MNC opens with the thunderous 'Free Me' a gritty, raw blend of distorted guitars and a strong vocal, backed by a positive rhythmic beat.

Following on from 'Free Me', 'On The Run' offers a similar tempo, rhythm and upbeat melody.

'Live The Dream' is one of the more melancholic tracks; and with the acoustic backing is a delightful departure from the overall feel of this album.

'Soul Tied' is probably the weakest track on MNC. At five and a half minutes long it needs to offer a lot more than it does. The melody is repetitive and John Power's vocal is uncharacteristically off-key.

'She Sun Shines' is a welcome return to the bright start this album offers. Again, a powerful vocal against a backdrop of positive rhythms interspersed with some delicately placed guitar riffs.

'I'm So Lonely' sees Cast return to the sombre sound which brought them success through 'Walkaway' which featured on their debut album. This beautiful ballad never got the recognition it deserved and is well worth a listen.

The second half of the album commences with 'The Mad Hatter' which, after the dramatic climax to the first half, gently eases the listener back in. It's not one of the better tracks this release has to offer but is easy on the ear and provides an example of Cast's ability to get by on their sound alone.

'Mirror Me' is very reminiscent of 'Free Me' with its distorted guitar, strong vocal and positive beat.

'Guiding Star' is one of the highlights of this album. It immediately grabs your attention with energetic lyrics, optimistic choruses and a bright tempo.

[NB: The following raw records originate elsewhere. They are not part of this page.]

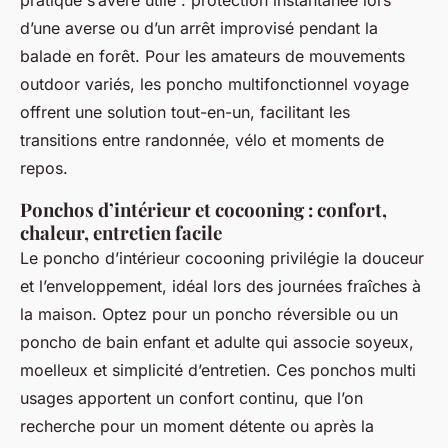
d’une averse ou d’un arrêt improvisé pendant la
balade en forêt. Pour les amateurs de mouvements
outdoor variés, les poncho multifonctionnel voyage
offrent une solution tout-en-un, facilitant les
transitions entre randonnée, vélo et moments de
repos.
Ponchos d’intérieur et cocooning : confort,
chaleur, entretien facile
Le poncho d’intérieur cocooning privilégie la douceur
et l’enveloppement, idéal lors des journées fraîches à
la maison. Optez pour un poncho réversible ou un
poncho de bain enfant et adulte qui associe soyeux,
moelleux et simplicité d’entretien. Ces ponchos multi
usages apportent un confort continu, que l’on
recherche pour un moment détente ou après la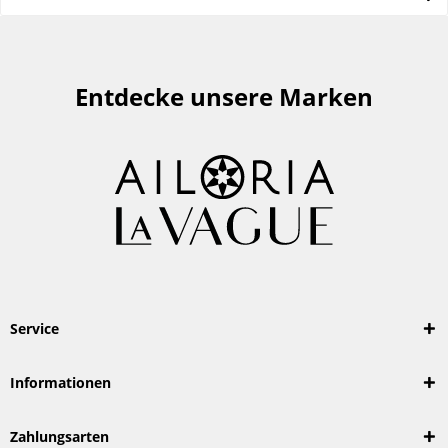
Entdecke unsere Marken
Service
Informationen
Zahlungsarten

By injecting some vitality into this album it lends it a certain spark.

'Never Gonna Tell You What To Do', the album's penultimate track, is a slightly mellower acoustic number and eases the listener gently into the powerful finale 'Dance Of The Stars'. With its slow build up, and three-chord 'big choruses' some might argue that this final track is a little bit cliche; however it does bring this album to a dramatic conclusion.